Despite their large physical differences, research has found that the brains of flies, mice and humans are similar in how they form and function. Data has shown that the genetic mechanisms that underlie the brain development of insects and mammals are very similar, but this has been interpreted in two different ways. Some believe it provides evidence of one single ancestor for both mammals and insects and others think it could support the theory that brains evolved multiple times independently.
Dr Frank Hirth from the Institute of Psychiatry, Psychology & Neuroscience (IoPPN), King’s College London said: “To my knowledge this is the first study that provides evidence of the source of similarities between human and fly brains, how they form and how they function.”
He continued, “Our research shows that the brain circuits essential for coordinated behaviour are put in place by similar mechanisms in humans, flies and mice.
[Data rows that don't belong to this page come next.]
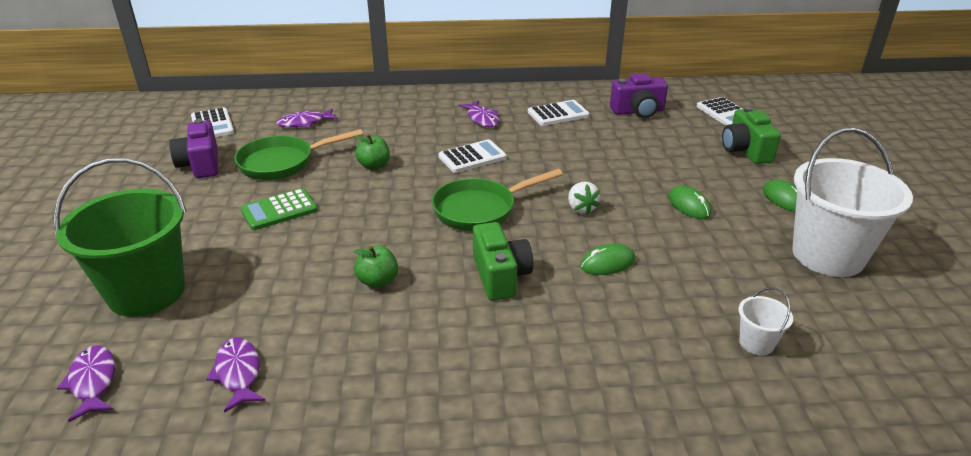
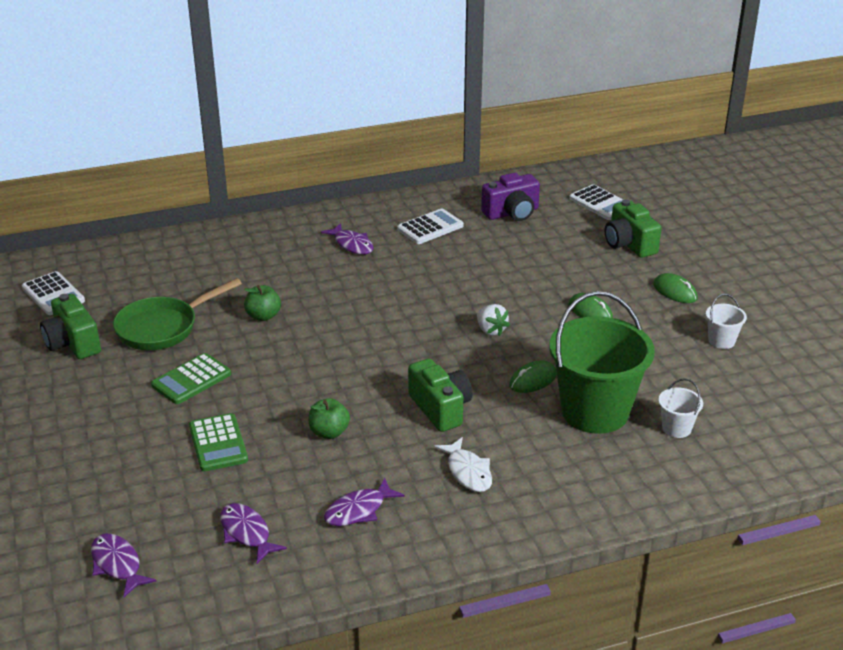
camera: 15 degrees left, 0 degrees up
(147, 292) = (110, 481): green bucket -> green bucket (595, 412)
(201, 164) = (73, 343): purple camera -> green camera
(267, 273) = (218, 443): none -> green calculator
(304, 123) = (158, 277): purple fish -> purple fish (358, 510)
(472, 157) = (361, 291): white calculator -> none
(480, 209) = (394, 347): green pan -> none
(501, 350) = (468, 472): none -> white fish
(828, 255) = (721, 341): white bucket -> white bucket, size x0.42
This indicates that the evolution of their very different brains can be traced back to a common ancestral brain more than a half billion years ago.”
Published in the journal Proceedings of the National Academy of Sciences, this collaborative study between King’s College London, University of Arizona, University of Leuven and Leibniz Institute DSMZ has provided strong evidence that both insects and mammals have the same mechanisms that regulate genetic activity required for the formation of brain areas, particularly areas important for governing behaviour.
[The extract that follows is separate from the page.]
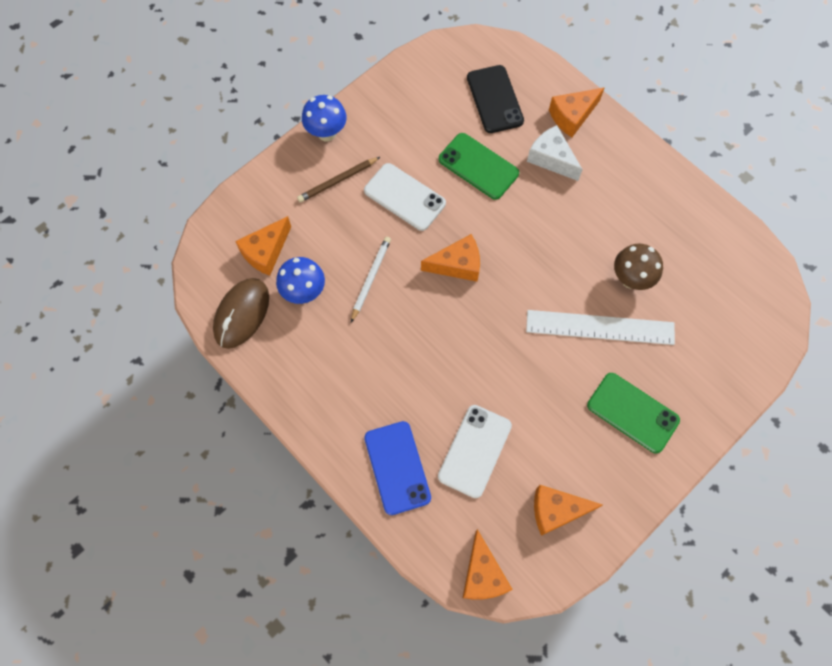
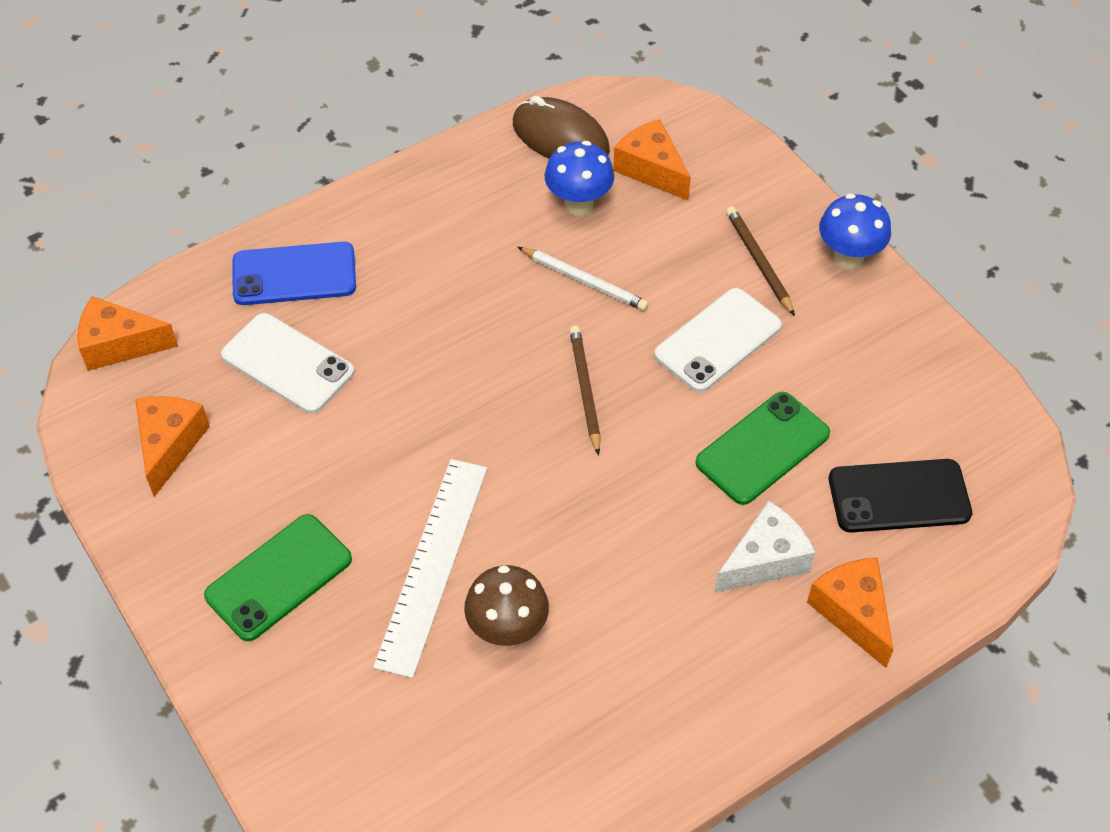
camera: 100 degrees right, 15 degrees down
(457, 265) = (585, 390): orange cheese -> brown pencil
The research also demonstrated that when these regulatory mechanisms are inhibited or impaired in insects and mammals, they experience very similar behavioural problems. This indicates that the same building blocks that control the activity of genes are essential to both the formation of brain circuits and the behaviour-related functions they perform. According to the researchers, this provides evidence that these mechanisms have been established in one common ancestor.
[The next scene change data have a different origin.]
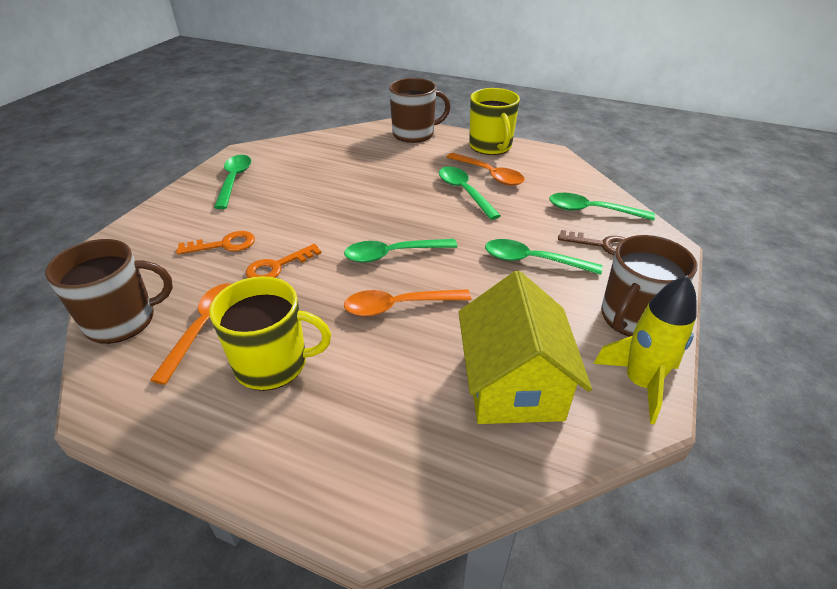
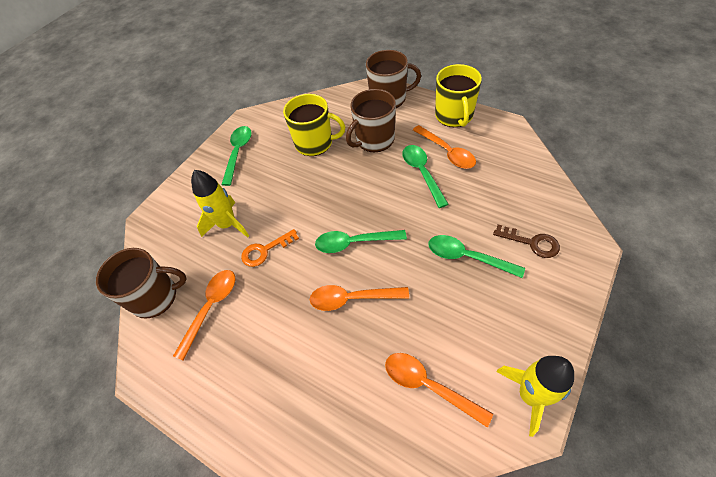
camera: 15 degrees right, 15 degrees up
(224, 245) = (227, 224): orange key -> yellow rocket
(273, 364) = (256, 347): yellow mug -> yellow mug (315, 143)
(513, 384) = (429, 386): yellow house -> orange spoon
(592, 211) = (531, 200): green spoon -> none
(632, 318) = (539, 327): brown mug -> brown mug (374, 140)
Nicholas Strausfeld, Regents Professor of Neuroscience at the University of Arizona and a co-author on the study added: “The jigsaw puzzle of how the brain evolved still lacks an image on the box, but the pieces currently being added suggest a very early origin of essential circuits that, over an immense span of time have been maintained, albeit with modification, across the great diversity of brains we see today.”
The study focused on those areas of the brain known as the deutocerebral-tritocerebral boundary (DTB) in flies and the midbrain-hindbrain boundary (MHB) in vertebrates including humans. Using genomic data, researchers identified the genes that play a major role in the formation of the brain circuits that are responsible for basic motion in the DTB in flies and MHB in humans. They then ascertained the parts of the genome that control when and where these genes are expressed, otherwise known as cis-regulatory elements.
The researchers found that these cis-regulatory elements are very similar in flies, mice and humans, indicating that they share the same fundamental genetic mechanism by which these brain areas develop. When the relevant genomic regions in flies were manipulated so they no longer regulated the genes appropriately, the researchers showed a subsequent impairment in behaviour. This corresponds to findings from research with people, where mutations in gene regulatory sequences or the regulated genes themselves have been associated with behavioural problems including anxiety and autism spectrum disorders. These results may therefore provide a deeper understanding of the changes that can occur in genes and brain circuits that can lead to mental health disorders such as anxiety and autism spectrum disorders.
Dr Frank Hirth from the IoPPN, King’s College London commented: “For many years researchers have been trying to find the mechanistic basis behind behaviour and I would say that we have discovered a crucial part of the jigsaw puzzle by identifying these basic genetic regulatory mechanisms required for midbrain circuit formation and function. If we can understand these very small, very basic building blocks, how they form and function, this will help find answers to what happens when things go wrong at a genetic level to cause these disorders.”